O grande problema é que, por saírem da barriga da mãe cedo demais, essas crianças ainda não estão 100% “prontas”, ficando sujeitas a uma série de complicações que podem causar prejuízos à saúde como um todo no curto, médio e longo prazo.

“A prematuridade é a principal causa de mortalidade e doenças nos primeiros cinco anos de vida. Seus efeitos mais comuns estão relacionados com imaturidade pulmonar, cardíaca, intestinal, neurológica, metabólica, renal, hepática e de desenvolvimento”, diz Maria Albertina Santiago Rego, médica do Departamento Científico de Neonatologia da Sociedade Brasileira de Pediatria (SBP) e professora do Departamento de Pediatria da Universidade Minas Gerais (UFMG).
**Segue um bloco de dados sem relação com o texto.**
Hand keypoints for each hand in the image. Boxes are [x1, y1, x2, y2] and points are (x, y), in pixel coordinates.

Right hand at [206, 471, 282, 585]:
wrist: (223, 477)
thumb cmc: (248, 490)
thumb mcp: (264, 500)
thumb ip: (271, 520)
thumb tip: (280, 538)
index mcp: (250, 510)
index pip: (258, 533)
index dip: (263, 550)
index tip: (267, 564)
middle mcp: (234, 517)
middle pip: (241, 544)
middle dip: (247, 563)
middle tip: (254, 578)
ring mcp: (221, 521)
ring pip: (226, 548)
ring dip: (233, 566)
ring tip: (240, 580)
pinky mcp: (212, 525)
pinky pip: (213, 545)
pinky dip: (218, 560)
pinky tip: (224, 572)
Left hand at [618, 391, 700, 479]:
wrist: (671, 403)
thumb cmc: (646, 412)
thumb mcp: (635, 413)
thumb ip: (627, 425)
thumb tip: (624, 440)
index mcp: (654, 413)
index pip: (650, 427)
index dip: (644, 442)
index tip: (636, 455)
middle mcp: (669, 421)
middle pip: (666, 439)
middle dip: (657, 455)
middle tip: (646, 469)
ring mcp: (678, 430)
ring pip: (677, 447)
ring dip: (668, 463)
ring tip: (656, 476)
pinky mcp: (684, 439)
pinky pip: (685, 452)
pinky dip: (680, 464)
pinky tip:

Segundo dados preliminares do Sistema de Informações sobre Nascidos Vivos (SINASC), do Ministério da Saúde, ocorreram 318.406 partos prematuros no país em 2017. Pelos números da pesquisa “Nascer no Brasil: Inquérito Nacional Sobre Parto e Nascimento”, realizada pela Fundação Oswaldo Cruz (Fiocruz), o índice de prematuridade brasileira, de 11,5%, é quase duas vezes superior ao observado nos países europeus.

“Estamos entre os 10 países com mais bebês prematuros. As taxas aqui são altíssimas, mas poderiam cair com a realização de um pré-natal de qualidade e se todas as mulheres tivessem, durante a gravidez, melhores condições de trabalho, saúde e vida”, analisa a especialista da SBP.

Baixo peso

O baixo peso dos bebês ao nascer – são considerados os com menos de 2,5 quilos – também é determinado por fatores de risco durante a gestação. O Ministério da Saúde comenta que esta é a causa isolada mais importante para a mortalidade infantil, e a cartilha “Cuidados Gerais – Atenção à Saúde do Recém-Nascido”, elaborada pelo órgão, pontua que a situação é mais comum nos extremos de idade da mãe e está em torno de 8% no país.

“As consequências disso para as crianças são diversas, podendo ir desde hipoglicemia (baixa concentração de açúcar no sangue), passando por problemas respiratórios, até transtorno de déficit de atenção e hiperatividade (TDAH). Tudo vai depender da causa”, explica Nelson Douglas Ejzenbaum, pediatra e neonatologista membro da SBP e da Academia Americana de Pediatria (AAP).

O médico ressalta que, assim como acontece com a prematuridade, o adequado acompanhamento pré-natal na gravidez possibilita a identificação de eventuais riscos em tempo oportuno para intervenção.

Vale destacar que, para atendimento ao recém-nascido de baixo peso, o Ministério da Saúde preconiza o Método Canguru, cujo “objetivo é melhorar a qualidade da atenção prestada à gestante, ao bebê e sua família, promovendo, a partir de uma abordagem humanizada e segura, o contato pele a pele (posição canguru) precoce entre mãe/pai e bebê, de forma gradual e progressiva, favorecendo o vínculo afetivo, a estabilidade térmica, o estímulo à amamentação e o desenvolvimento”.

Nascimentos e mortes

Estima-se que nasçam no mundo 180 bebês por minuto. No Brasil, em 2017, o Instituto Brasileiro de Geografia e Estatística (IBGE) registrou 2,87 milhões de nascimentos; em 2016, foram 2,79 milhões, e, em 2015, 2,95 milhões.

Por outro lado, cerca de 2,6 milhões de recém-nascidos morrem no mundo antes de completar um mês de vida, sendo que um milhão não resiste já ao primeiro dia. Em mais de 80% dos casos, os óbitos são decorrentes de prematuridade, complicações durante o nascimento ou infecções como sepse, meningite e pneumonia, pelos dados do relatório “Every Child Alive – The Urgent Need to End Newborn Deaths” (Toda criança viva – A urgente necessidade de acabar com as mortes de recém-nascidos, em tradução livre), publicado no ano passado pelo Unicef.

Apesar da gravidade da situação, o documento indica que a taxa global de mortalidade neonatal diminuiu de 31 para 18 óbitos por mil nascidos vivos entre 2000 e 2017 – até 2030, a meta é cair para 12 ou menos. Por aqui, pelos dados do IBGE, o índice, medido pela probabilidade de óbito até um ano de idade, foi de 12,8 em 2017; no ano anterior, fechou em 13,3.